From Luz To Bethel - Poem by gershon hepner
Some want to change Aracatapa,
where Gabriel Márqez was born,
to Macondo, like the napper
who on the name of Luz poured scorn
by changing it to Bethel, claiming
a name-change surely would attract
more tourists. Jacob, when renaming
old Luz perhaps thought of this fact,
but was mistaken, sadly, since
the name of Bethel, just like Luz,
caused ancient Israel to wince,
creating hardly any buzz.
Jerusalem allowed no rival
to ear the tourists shekel, and
there still are no signs of revival
in Luz, despite its Bethel brand.
Some people ask: “What’s in a name? ”
For pilgrim tourists this depends
on advertisers with no shame,
and means that justify all ends.
Simon Romero writes about the birthplace of Gabriel Márquez, Aracatapa, whose name some people wish to change to Macondo, in order to attract tourists (“The Town’s Biggest Event Since the Banana Fever Ended, ” NYT, March 7,2007) :
The home, where Mr. García Márquez listened to his grandmother’s tales of Aracataca’s history, has been turned into a struggling museum under the management of a starry-eyed poet, Rafael Darío Jiménez. Last week Colombia’s government promised money to improve the structure. Meanwhile, its highlight is a collection of graying snapshots of the author, including one with Graham Greene, both clutching cocktails. Mayor Sánchez said he would like to find a sister city along the lines of Oxford, Miss., the home of William Faulkner, whose writing greatly influenced Mr. García Márquez during his youth. Faulkner created the fictional Yoknapatawpha County with the town of Jefferson — some say Oxford — at its heart.
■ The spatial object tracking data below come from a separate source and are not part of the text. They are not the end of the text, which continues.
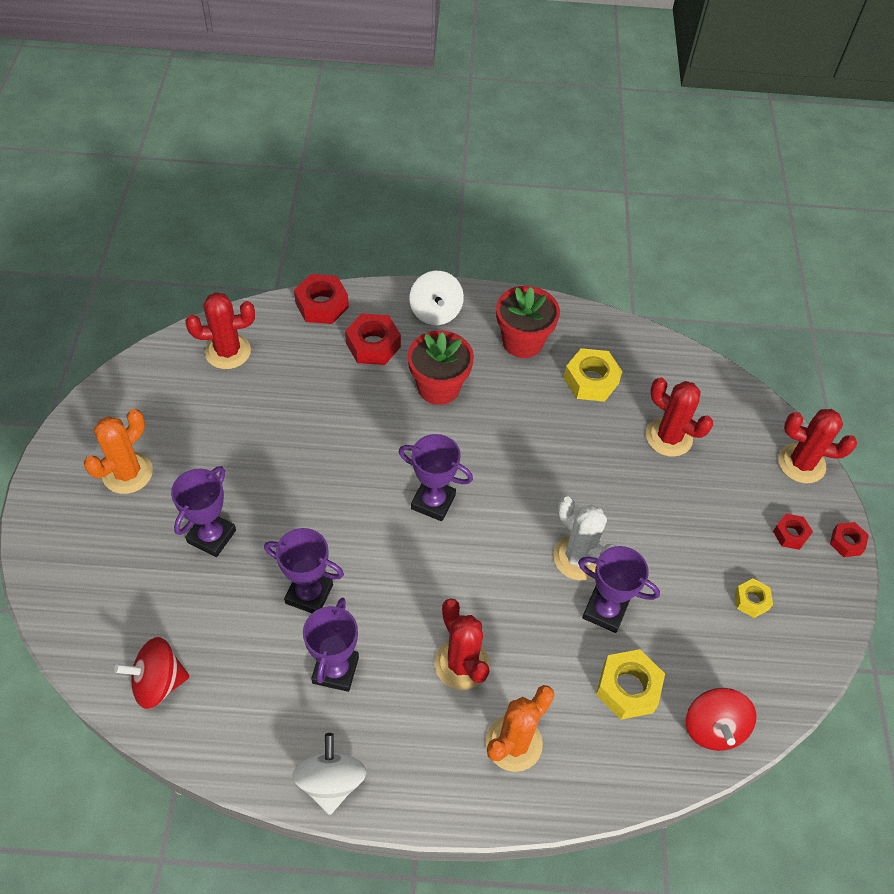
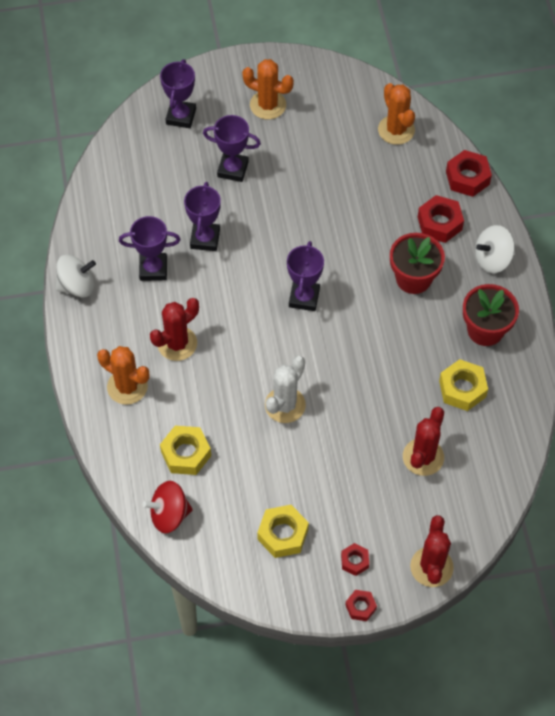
camera: 80 degrees right, 5 degrees up
(158, 682) = (119, 174): red spinning top -> none
(228, 351) = (396, 130): red cactus -> orange cactus
(605, 610) = (244, 430): purple trophy -> purple trophy (181, 116)
(751, 600) = (283, 534): yellow nut -> yellow nut, size x1.71

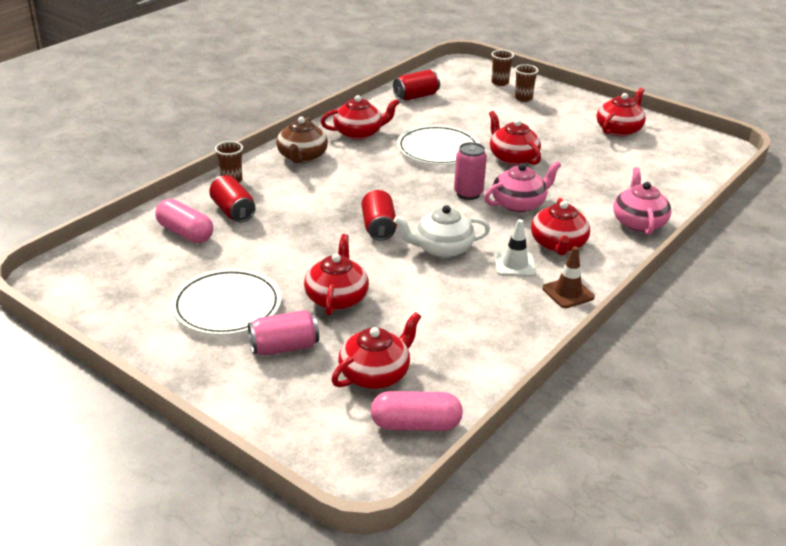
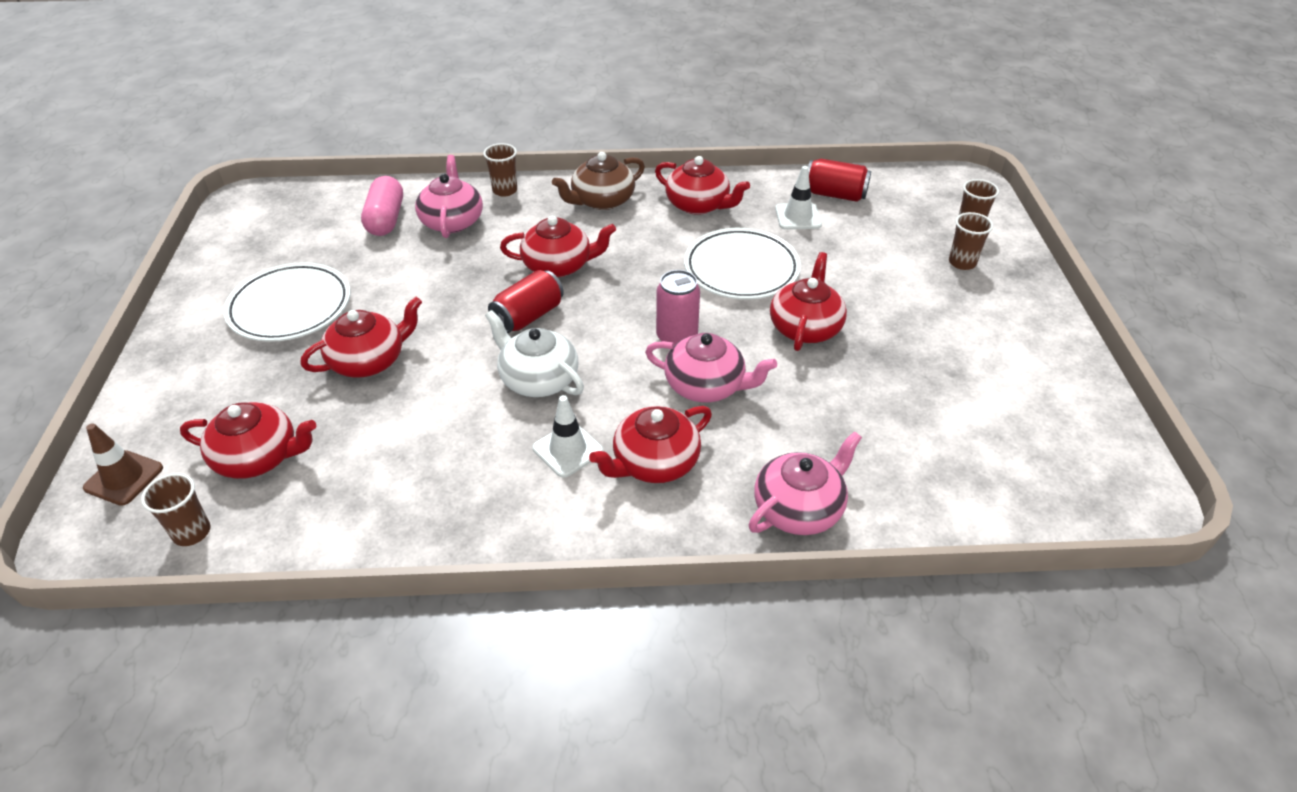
camera: 50 degrees right, 10 degrees up
(233, 211) = (452, 221): red can -> pink teapot
(284, 347) = (254, 375): pink can -> none
(415, 425) = (192, 532): pink capsule -> brown cup
(418, 114) = (798, 217): none -> white traffic cone
(568, 293) = (555, 524): brown traffic cone -> brown traffic cone (124, 478)
(619, 130) = (1016, 375): red teapot -> red teapot (558, 265)

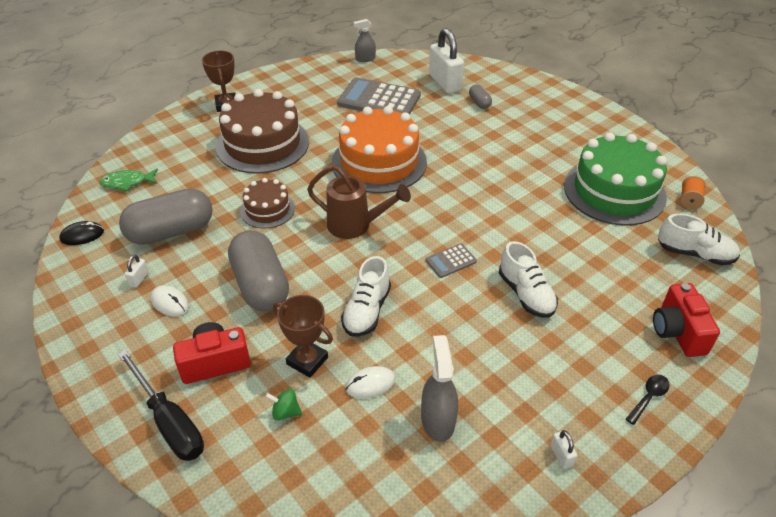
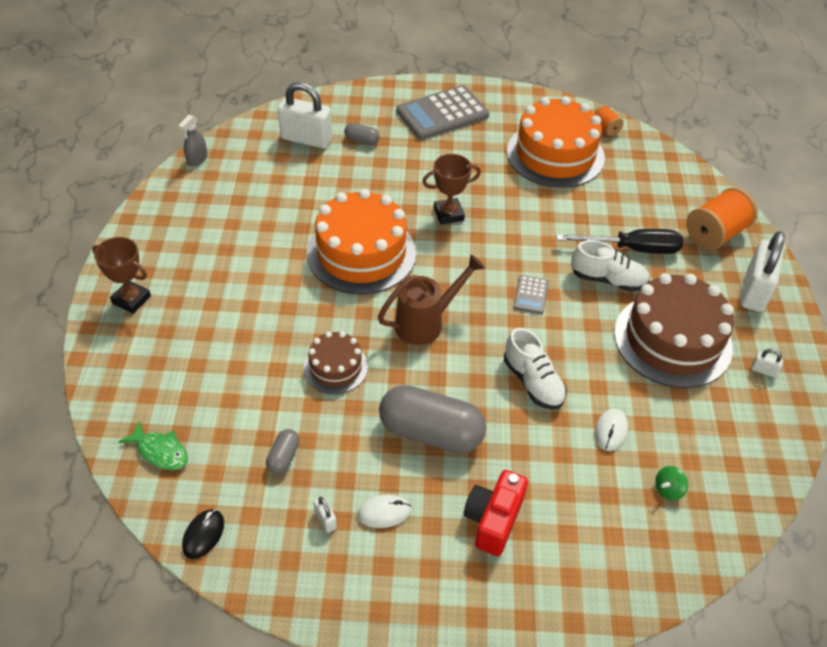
camera: 50 degrees left, 5 degrees up
(127, 182) = (160, 451): green fish -> green fish turned 90 degrees counterclockwise
(169, 421) = (530, 592): black screwdriver -> black screwdriver (632, 249)
(171, 232) = (283, 457): grey capsule -> grey capsule, size x0.44
(262, 144) = (233, 312): brown cake -> brown cake (672, 340)
(285, 412) = (591, 503): green spinning top -> green spinning top (668, 489)
(307, 361) = (550, 455): brown trophy -> brown trophy (448, 214)
(379, 100) = (273, 193): grey calculator -> grey calculator (442, 113)
(438, 420) = (679, 414): grey spray bottle -> none
(614, 191) = (555, 154): green cake -> orange cake
(649, 397) = (754, 291): black spoon -> white padlock
(677, 332) = (715, 234): red camera -> orange spool
(694, 254) = (657, 169): white shoe -> none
Officials here rarely touch on the more brutal aspects of their region’s history, like the massacre of striking banana workers in 1928, a year after Mr. García Márquez, known by the nickname Gabo, was born. Instead they have tried to change the town’s name to Aracataca-Macondo in an effort to attract tourists, but failed when not enough voters showed up for a referendum last June. Apathy, it seems, trumped an effort to make life imitate art, though a sign at Aracataca’s entrance already welcomes visitors to “the wonderful world of Macondo, ” and businesses, like MaconSalud, a private health clinic, make liberal use of the name. Mr. García Márquez’s only relative here, a cousin named Nicolás Arias, explained his opposition to the name change by saying, “Gabo was born in Aracataca, not Macondo.” Mr. Arias,70, the owner of a small bar, said he was still “extremely proud” of the accomplishments of his cousin, who lived here until the age of 8.